Additional testing may include: 

  • Ultrasound: an ultrasound is painless imaging test to get a moving, real-time picture of the inside of the breast. It uses sound waves instead of X-rays.

  • MRI (magnetic resonance imaging): an MRI is another painless imaging test to get a detailed view of the inside of the breast. An MRI is useful for women with dense breasts, or other conditions in which it is hard to compare normal and abnormal breast tissue by mammography or ultrasound. A breast MRI is also important for women with a high risk of breast cancer and for women with a new diagnosis of breast cancer.

  • Biopsy: a small sample of breast tissue for testing by a pathologist. The pathologist looks at the tissue with a microscope for signs of cancer.

It’s normal to be anxious when you are notified about a positive mammogram result. You have to undergo more testing. Then you have to wait for results to say whether you do or do not have cancer. Then you feel a wave of new emotions when you learn that you do not have breast cancer because the screen mammogram registered a "false positive."

Perhaps surprisingly, researchers found a possible benefit to the false-positive experience. Women with a false-positive result were more likely to say that they would continue with future breast cancer screening than other women. Screening is the best way to find cancer early, if it does develop.

Mammography Tips

A mammogram is still one of the best tools for detecting breast cancer at an early stage. A yearly clinical breast exam and performing a breast self-exam on a regular basis are crucial.

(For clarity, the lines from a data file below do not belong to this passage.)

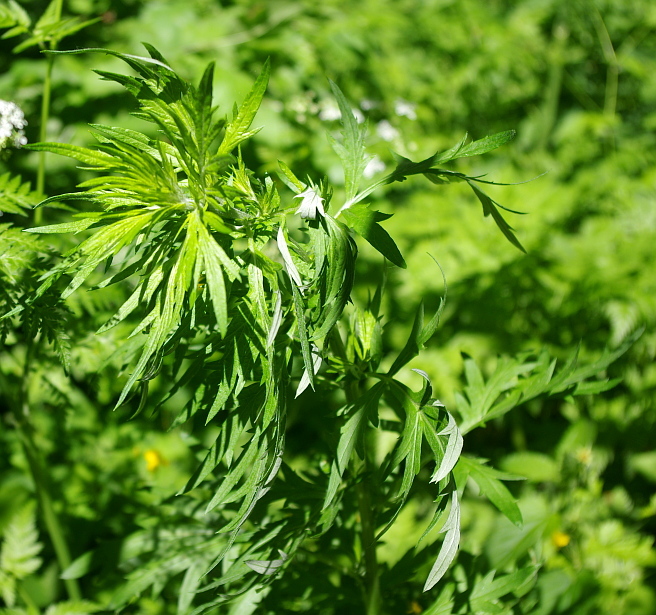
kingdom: Plantae
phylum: Tracheophyta
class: Magnoliopsida
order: Asterales
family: Asteraceae
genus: Artemisia
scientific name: Artemisia vulgaris
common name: Mugwort
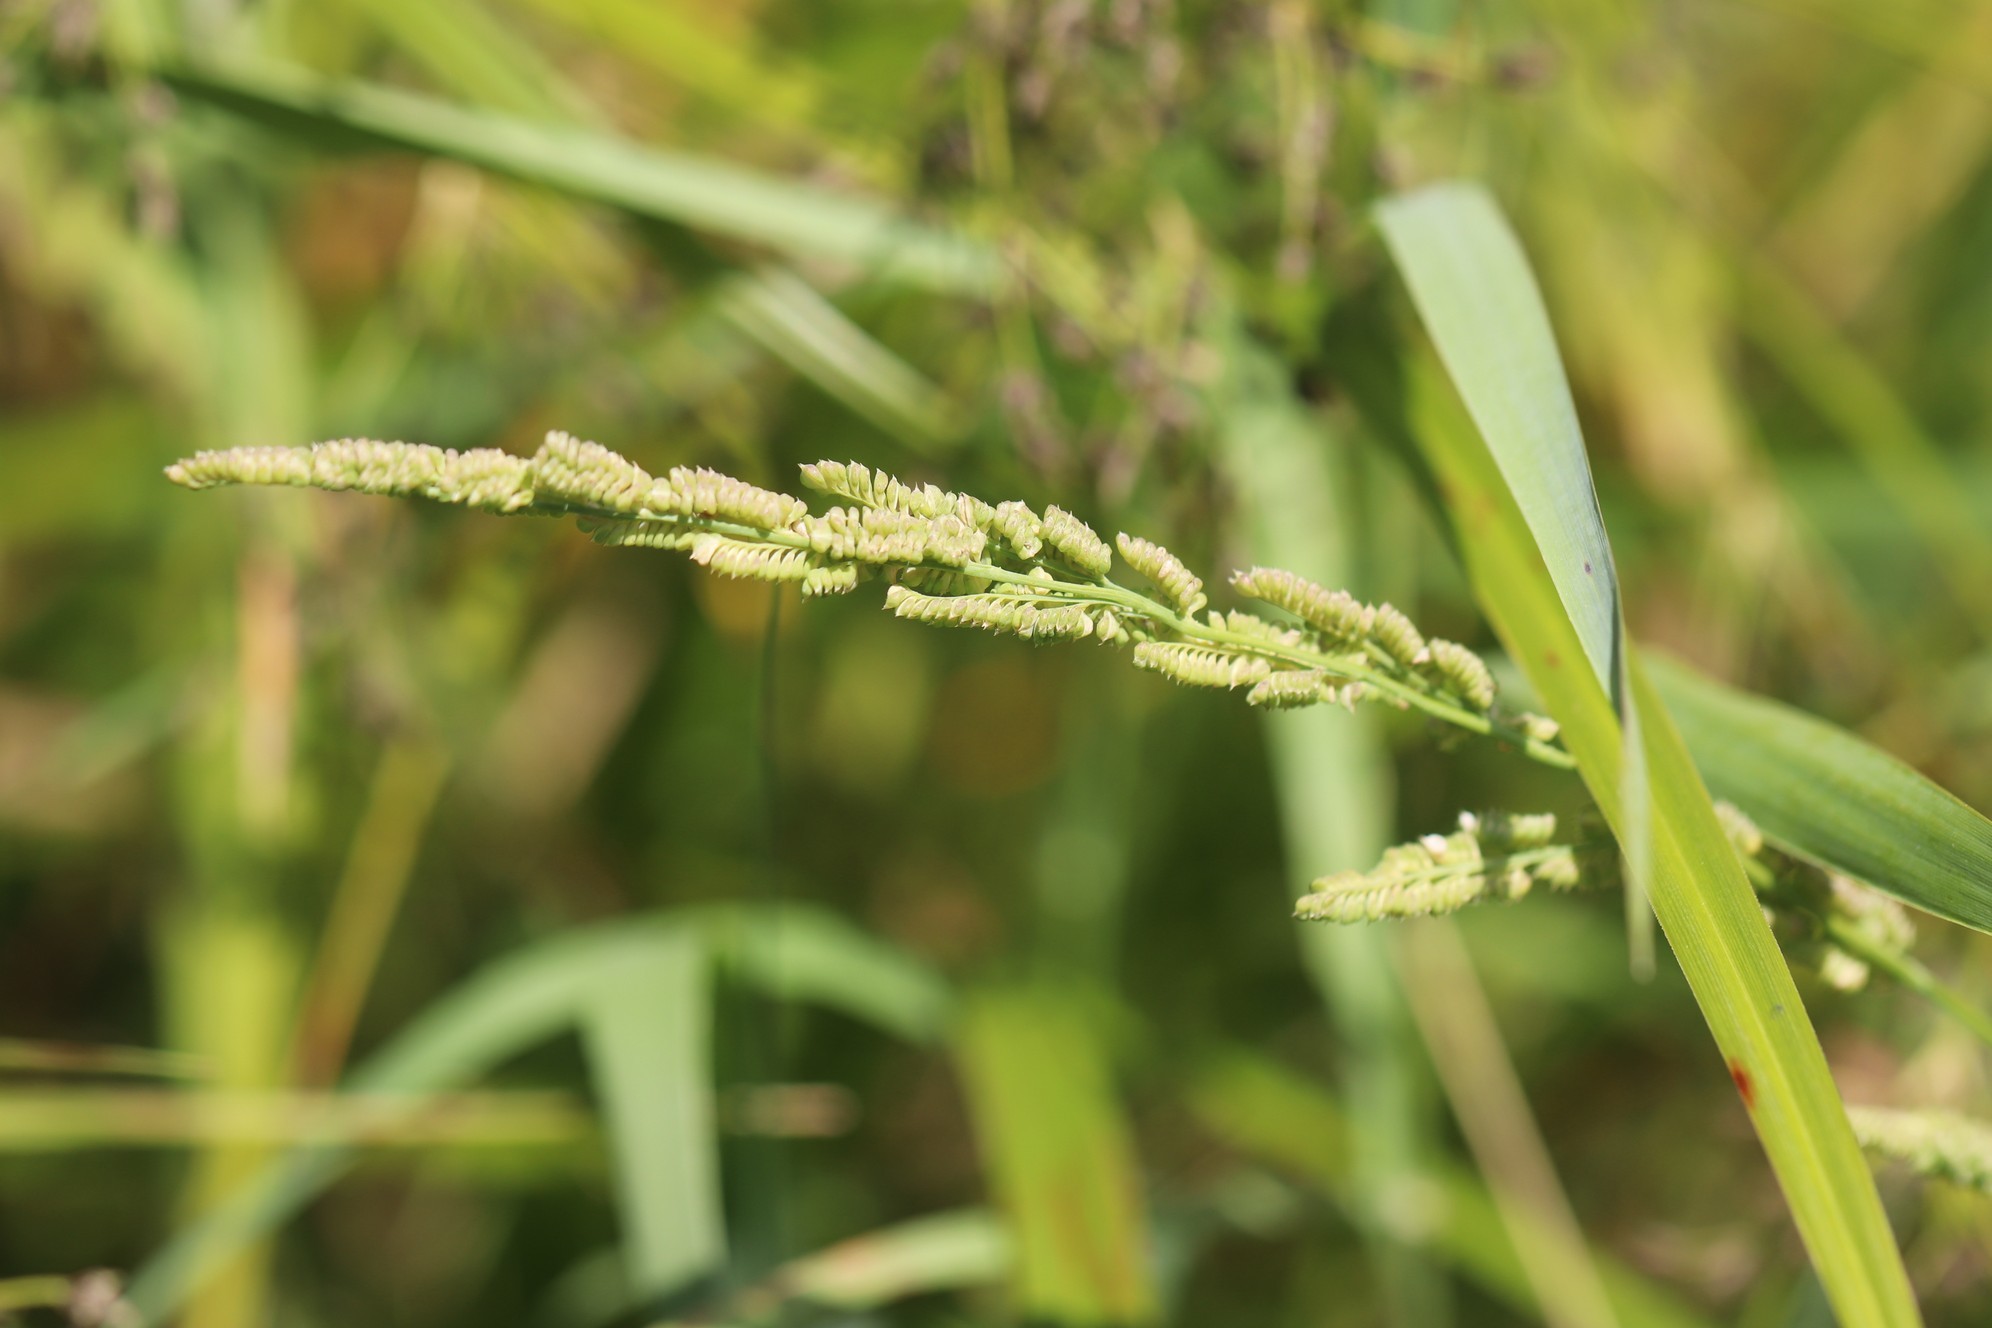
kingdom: Plantae
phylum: Tracheophyta
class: Liliopsida
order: Poales
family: Poaceae
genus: Beckmannia
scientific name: Beckmannia syzigachne
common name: American slough-grass
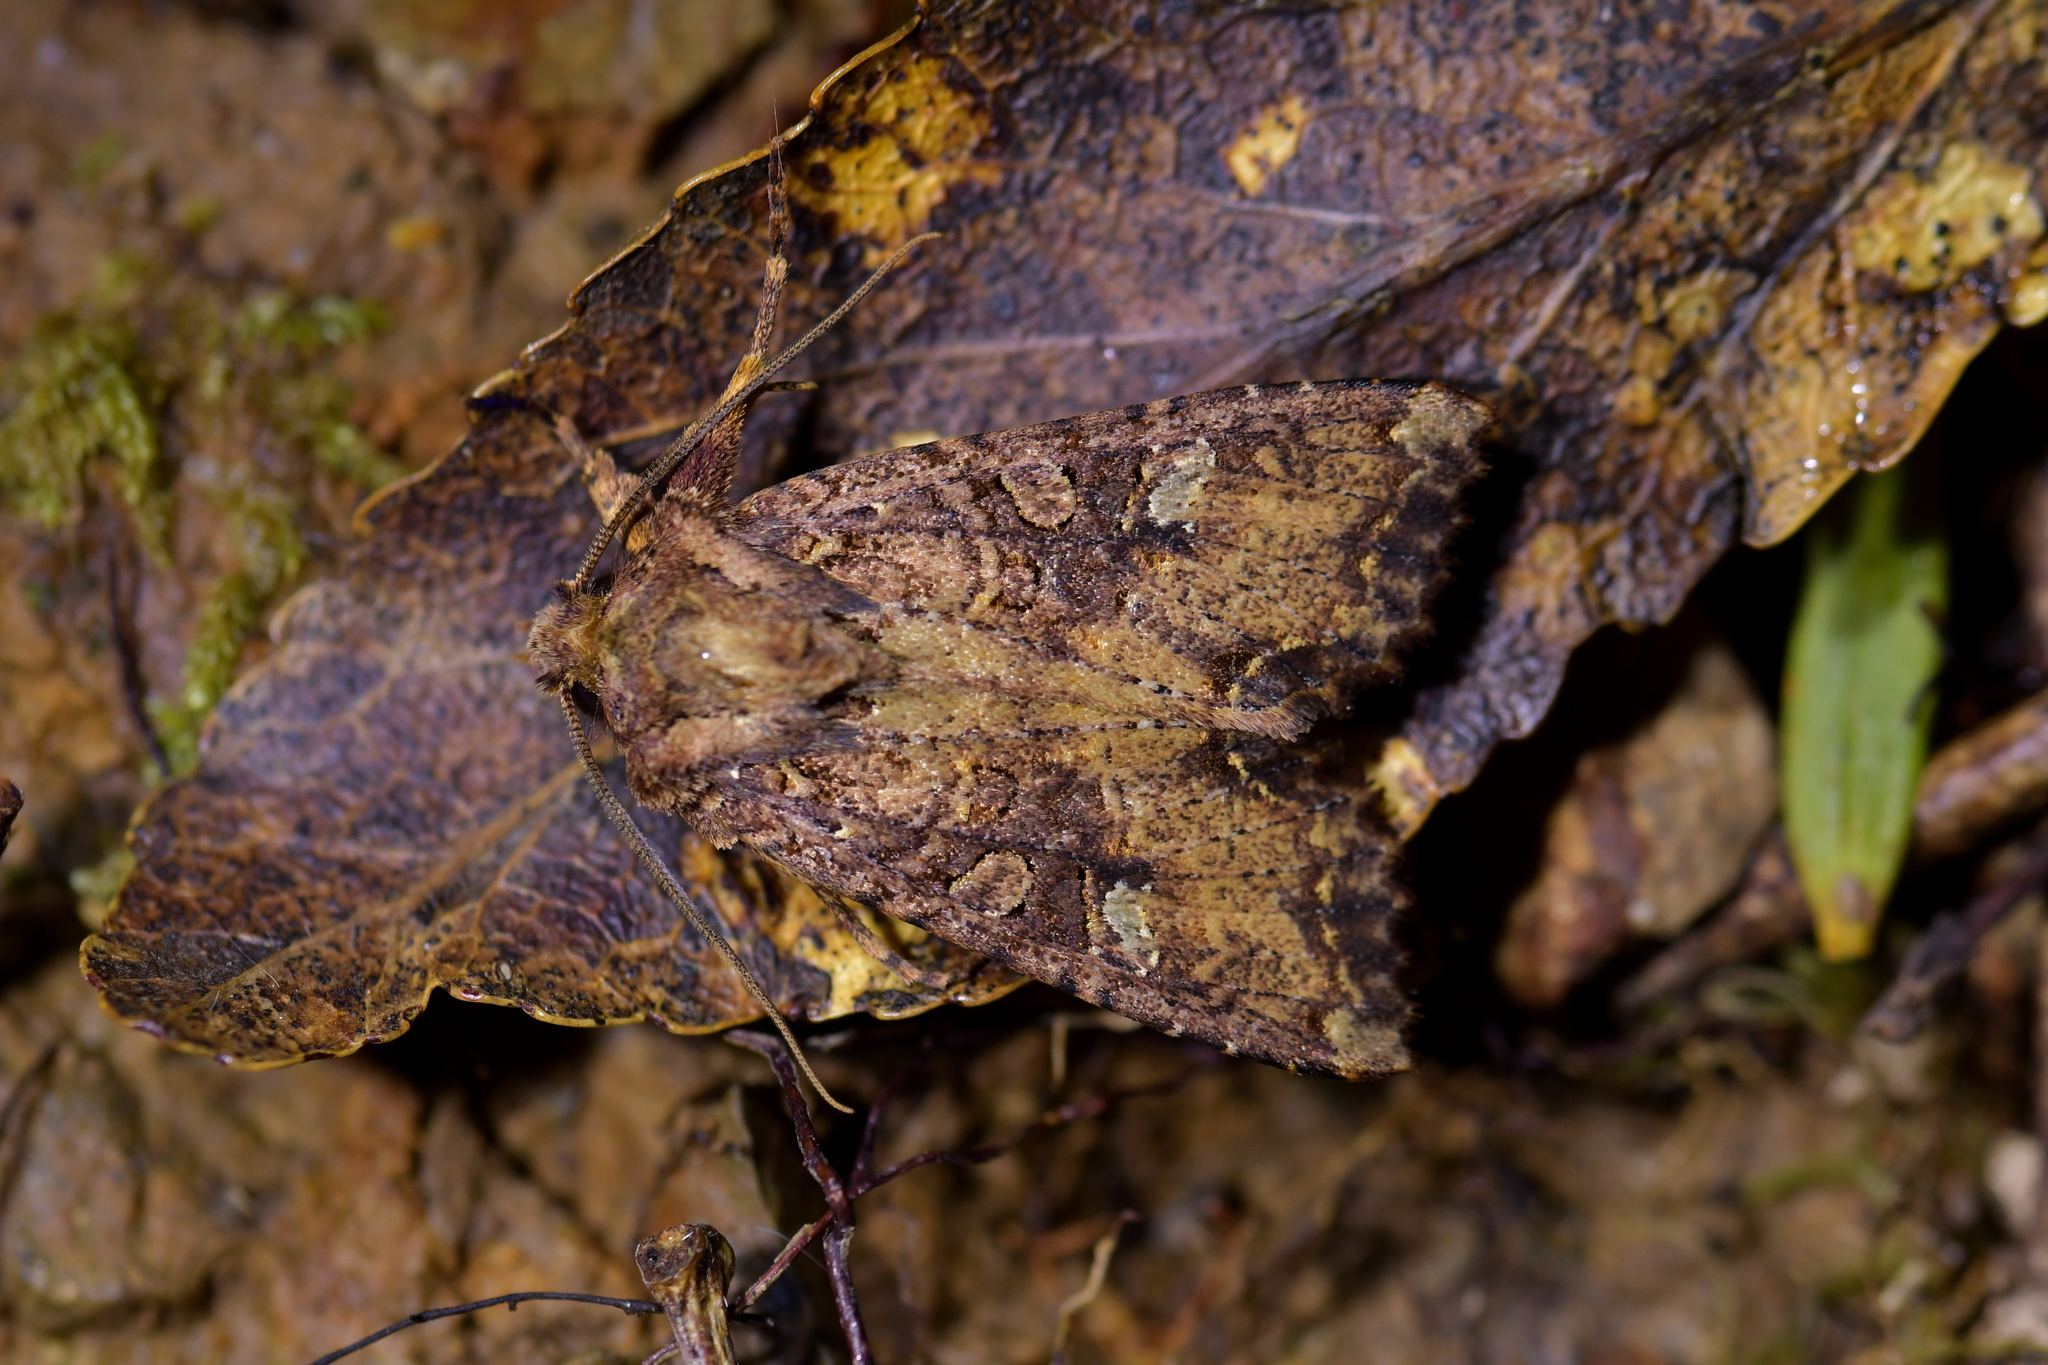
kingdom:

You need to know how your breasts look and feel at varying times, not just once a month. This will help you know when something isn’t right.

There are several practical things you can do to increase the accuracy of your mammogram. Here are a few:

  • Go to the same radiology facility each time you have a mammogram. This will ensure consistency between mammograms. Ask about the radiologist’s experience in interpreting breast X-rays. You may want to ask about the yearly rate of false-positives. This will give you a sense of accuracy in reading breast X-rays. The facility should be aiming for a false-positive rate below 10%.

  • Bring your previous mammograms with you, especially if you switch facilities. You can request a copy of the X-ray films be sent from one facility to another.

  • Ask another radiologist, preferably one with vast experience reading mammograms, for a second opinion if you get a false-positive result.

  • Don’t put lotion, body spray, or any other type of product on your upper body, not even deodorant. These products can interfere with the accuracy of the X-ray.